Why Qualifying Points Don't Count in Har-Tru Wild Card Challenge; USTA Junior Wild Card Update; Get to Know 12s Spring Champion Adam Neff
A couple of days ago, I responded to a comment about the USTA's French Open wild card points accrual with the statement that in 2012, the qualifying points were counted in determining the winner.
This is incorrect. Qualifying points earned do not count in the standings now, nor did they last year, when Brian Baker and Melanie Oudin won the French Open wild cards with their performances in the designated tournaments, now known as the Har-Tru USTA Pro Circuit Wild Card Challenge.
The fact sheets for the 2013 Har-Tru Challenge, which can be found on the Pro Circuit home page at usta.com, state "The wild card will be awarded to the American player with the highest total of cumulative singles main draw ATP (or WTA) ranking points..."(emphasis mine), and I'm told that was the same as last year, and Baker's point total from last year bears that out.
Why qualifying points wouldn't count, although a minor issue, is a question that has been raised by a few readers, and Lew Brewer, who is the USTA point person on this, provided me with this answer.
"Our opinion is that we think that's the most fair," Brewer told me in a telephone conversation. "I understand why people would argue why you would want to include the qualifying points--because it's hard to qualify, they've played matches already. The other side of that is that they get extra points if they qualify. They've been around the site for a few days, so they've acclimated, especially if someone is coming from another tournament, and they've had that opportunity to get used to the courts, the facility, the water, all that stuff. I think a lot of times that's why you see some upsets in the the first round, because qualifying players have had a chance to get used to the whole atmosphere. We feel it is just more fair for everyone just to count the main draw points."

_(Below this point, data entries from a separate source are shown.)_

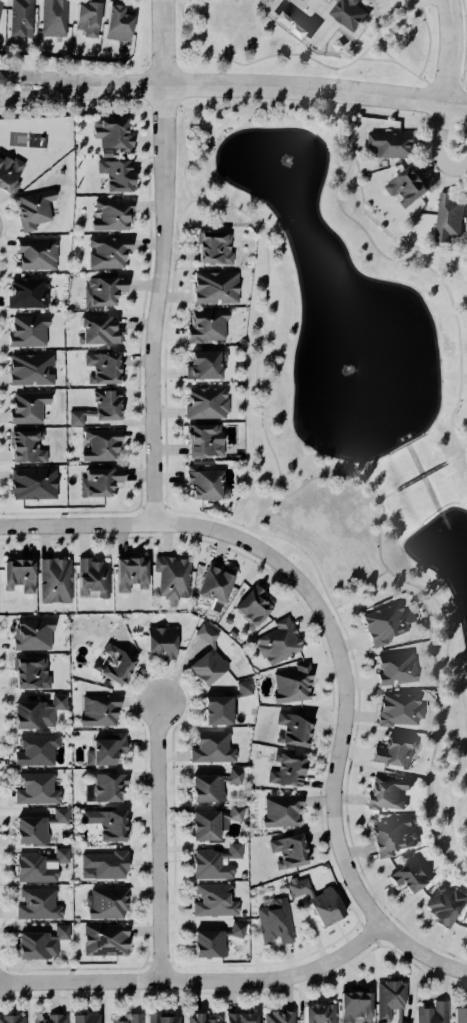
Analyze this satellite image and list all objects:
street lamp: (367, 2)
road: (398, 2)
road: (420, 3)
building: (0, 5)
road: (361, 5)
parking lot: (391, 5)
building: (347, 13)
building: (52, 17)
building: (19, 18)
building: (85, 18)
building: (116, 24)
road: (186, 28)
park: (304, 39)
road: (428, 42)
road: (465, 44)
road: (384, 51)
road: (447, 51)
road: (284, 53)
road: (373, 57)
road: (179, 67)
road: (162, 69)
street lamp: (460, 76)
road: (58, 78)
road: (443, 83)
street lamp: (412, 84)
road: (460, 84)
road: (147, 85)
road: (177, 86)
road: (292, 88)
road: (57, 91)
road: (428, 98)
street lamp: (90, 100)
street lamp: (301, 101)
road: (162, 102)
road: (146, 104)
road: (179, 105)
road: (347, 108)
road: (447, 116)
road: (426, 117)
road: (439, 129)
building: (110, 134)
building: (389, 143)
building: (104, 152)
street lamp: (152, 158)
road: (449, 169)
building: (8, 173)
building: (114, 174)
fountain: (286, 174)
building: (405, 185)
road: (190, 200)
building: (31, 208)
road: (181, 209)
building: (110, 213)
building: (446, 216)
road: (4, 226)
street lamp: (0, 236)
building: (212, 247)
building: (105, 251)
building: (35, 253)
road: (164, 261)
road: (420, 263)
road: (265, 277)
building: (214, 287)
building: (100, 290)
building: (25, 292)
building: (205, 324)
building: (25, 330)
building: (96, 330)
road: (165, 364)
building: (202, 364)
building: (100, 367)
fountain: (358, 367)
building: (28, 369)
road: (462, 374)
road: (139, 375)
street lamp: (144, 389)
park: (347, 392)
building: (204, 402)
building: (103, 403)
building: (25, 407)
building: (75, 416)
building: (201, 439)
building: (99, 444)
building: (24, 446)
road: (453, 456)
road: (461, 466)
road: (419, 475)
building: (96, 481)
building: (31, 483)
building: (203, 483)
road: (302, 483)
road: (384, 494)
road: (141, 505)
road: (163, 505)
road: (153, 506)
road: (206, 514)
street lamp: (112, 515)
street lamp: (8, 534)
street lamp: (207, 538)
road: (303, 552)
street lamp: (297, 567)
building: (128, 572)
building: (15, 575)
building: (90, 576)
building: (170, 576)
building: (52, 580)
building: (211, 583)
road: (353, 591)
building: (250, 606)
street lamp: (338, 622)
road: (341, 622)
building: (384, 622)
building: (30, 633)
building: (204, 634)
building: (158, 641)
building: (276, 641)
road: (336, 646)
building: (112, 664)
building: (205, 666)
building: (394, 667)
road: (446, 667)
building: (28, 672)
street lamp: (172, 680)
building: (290, 684)
building: (240, 688)
building: (54, 702)
building: (97, 709)
building: (397, 709)
building: (214, 710)
street lamp: (337, 711)
building: (26, 715)
building: (291, 729)
street lamp: (149, 731)
building: (210, 747)
building: (34, 749)
building: (103, 749)
building: (392, 752)
building: (284, 769)
street lamp: (327, 771)
building: (231, 775)
building: (106, 786)
building: (34, 788)
building: (204, 788)
building: (384, 792)
building: (279, 810)
building: (233, 812)
building: (56, 815)
building: (104, 823)
building: (205, 824)
road: (347, 825)
building: (28, 830)
building: (391, 834)
road: (161, 840)
street lamp: (151, 845)
building: (286, 850)
building: (230, 851)
building: (56, 855)
building: (101, 864)
building: (207, 865)
building: (31, 868)
building: (408, 875)
building: (297, 887)
building: (212, 900)
building: (105, 902)
building: (35, 903)
building: (443, 904)
building: (323, 906)
building: (272, 921)
building: (233, 929)
building: (466, 931)
road: (369, 933)
street lamp: (356, 936)
building: (102, 940)
building: (38, 942)
building: (206, 944)
street lamp: (169, 952)
street lamp: (412, 958)
road: (149, 962)
road: (161, 962)
road: (174, 962)
road: (215, 964)
street lamp: (19, 975)
road: (197, 979)
street lamp: (144, 990)
street lamp: (260, 990)
road: (244, 992)
building: (387, 997)
building: (353, 1006)
building: (317, 1013)
building: (431, 1013)
building: (459, 1015)
building: (277, 1017)
building: (398, 1017)
building: (128, 1018)
building: (196, 1018)
building: (239, 1018)
building: (11, 1019)
building: (51, 1019)
building: (82, 1019)
building: (158, 1019)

I personally would like to see the qualifying points count, while recognizing that it's probably never going to matter and is a small part of an otherwise great system for awarding a wild card. My feeling, which I relayed to Brewer, is that the minuscule points on offer for qualifying, where you must win 2 or 3 matches, make this an "advantage" that is very expensive in terms of physical exertion. And if the ATP (or WTA) is awarding points for a result, they have determined it has value, so I don't think it's necessary to exclude it from this competition. But my thoughts are just that, and the fact sheet provided the notice necessary to the participants, so the discussion is now just expressing opinions now that I've gotten the facts straight myself.

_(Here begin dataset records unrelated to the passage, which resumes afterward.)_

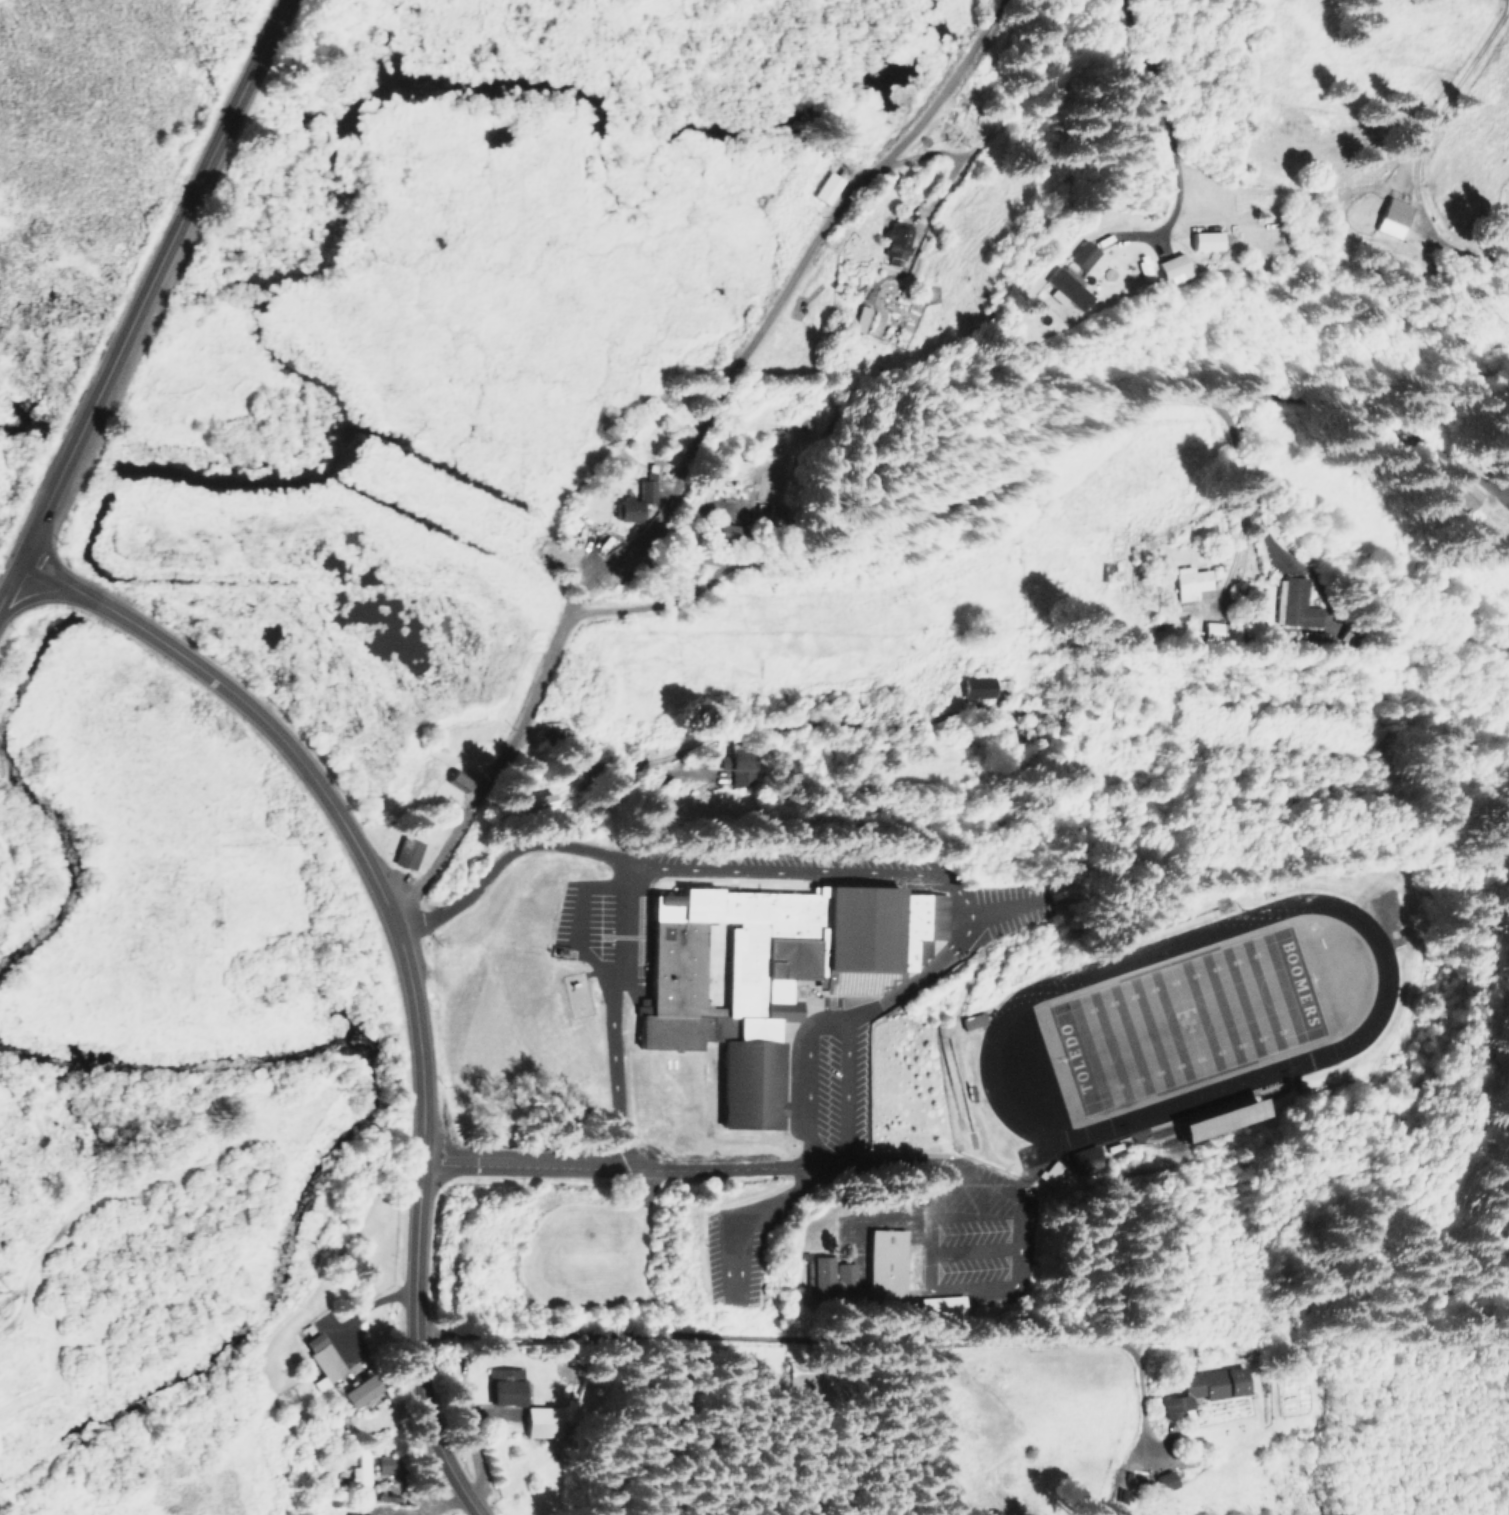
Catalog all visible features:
road: (1236, 17)
road: (786, 121)
building: (826, 187)
building: (1391, 216)
building: (1204, 240)
building: (895, 242)
building: (1081, 254)
building: (1143, 266)
building: (1171, 267)
building: (1065, 288)
road: (144, 299)
building: (857, 317)
road: (1035, 454)
road: (689, 456)
building: (1460, 493)
building: (634, 501)
building: (724, 533)
building: (1189, 581)
road: (39, 597)
building: (1296, 607)
building: (1212, 630)
building: (976, 686)
road: (240, 699)
road: (781, 732)
building: (740, 765)
building: (457, 779)
building: (405, 852)
road: (846, 870)
road: (393, 922)
road: (600, 972)
building: (764, 972)
building: (969, 1020)
track: (1357, 1028)
road: (615, 1076)
road: (807, 1089)
building: (1218, 1118)
building: (1084, 1159)
road: (694, 1167)
building: (1052, 1173)
road: (417, 1229)
building: (883, 1264)
building: (830, 1276)
building: (938, 1305)
road: (772, 1342)
road: (1320, 1344)
building: (321, 1358)
building: (503, 1385)
building: (1202, 1388)
building: (358, 1390)
building: (540, 1421)
building: (360, 1471)
building: (1162, 1479)
building: (351, 1513)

Another means of receiving entry into a tournament is via wild card, and this year, as in the past several, the USTA has published the performance-based wild cards awarded for results in junior competition. The wild cards are not always used; for example, last year, both Easter Bowl ITF champions Taylor Townsend and Mackenzie McDonald received entry into the US Open juniors based on their ITF junior rankings. But they are a means for players who do not play the ITF circuit regularly to get into the US Open juniors. Caroline Price, the 2010 USTA 18s Clay Court champion, played the US Open juniors that year due to her wild card, and this year's Easter Bowl ITF champion Gage Brymer is now assured of his place in the draw in New York this September.

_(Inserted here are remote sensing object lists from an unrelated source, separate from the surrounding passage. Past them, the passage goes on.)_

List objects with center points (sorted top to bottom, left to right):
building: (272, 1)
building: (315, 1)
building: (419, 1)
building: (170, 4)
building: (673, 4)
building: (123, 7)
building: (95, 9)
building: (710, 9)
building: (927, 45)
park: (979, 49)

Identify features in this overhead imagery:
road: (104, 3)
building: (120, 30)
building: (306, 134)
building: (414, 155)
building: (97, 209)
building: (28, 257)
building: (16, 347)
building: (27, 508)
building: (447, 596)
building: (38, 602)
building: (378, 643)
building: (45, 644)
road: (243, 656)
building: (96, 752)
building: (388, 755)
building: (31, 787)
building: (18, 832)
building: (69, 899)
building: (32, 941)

Girls Easter Bowl champion Mayo Hibi, however, is another story. Hibi is a Japanese national, who has lived in Southern California for nearly 15 years and is eligible to play in USTA events because she meets the USTA's requirements, but because she has not taken the step necessary to certify herself to represent the USA in ITF team competitions, she cannot be granted the US Open junior wild card she earned with her win at the Easter Bowl. This also extends to a much more important and lucrative wild card into the US Open main draw that goes to the USTA National 18s winner in August, should she win that. My understanding is that Hibi's status isn't permanent; in other words, she could notify the USTA of her intention to represent the United States and be eligible for that US Open main draw wild card (or qualifying wild card if she were to make the 18s final), but as of now she has not done so.
Here is the language, which I don't recall seeing before, on the junior performance-based wild card restrictions.
Rules and Restrictions Related to Results-Based Wild Cards:
- Players/teams qualifying for a wild card are not required apply for the wild card by the deadline; however, an application is preferred - see ITF Junior Tournament Wild Cards and USTA Pro Circuit Wild Cards above.
- Only those players who have not expressed an interest to compete for another country or have not represented another country in ITF team competition are eligible to receive wild cards. Players must have made every effort to become eligible for USA International Team Events and be Jr Davis Cup or Jr Fed Cup eligible.
- Players must be age eligible by ITF rules to receive wild cards for US Open Junior Championships.
- Players receiving US Open Junior Championship singles wild cards are expected to sign-up to play in the US Open Junior Championship doubles event.
- Doubles wild cards are awarded to teams - players must play with the same doubles partner. For example, if a team wins the The USTA National Championships (Hard Courts) and one of the partners is not age eligible for the US Open Junior Championships, the team will not receive a wild card.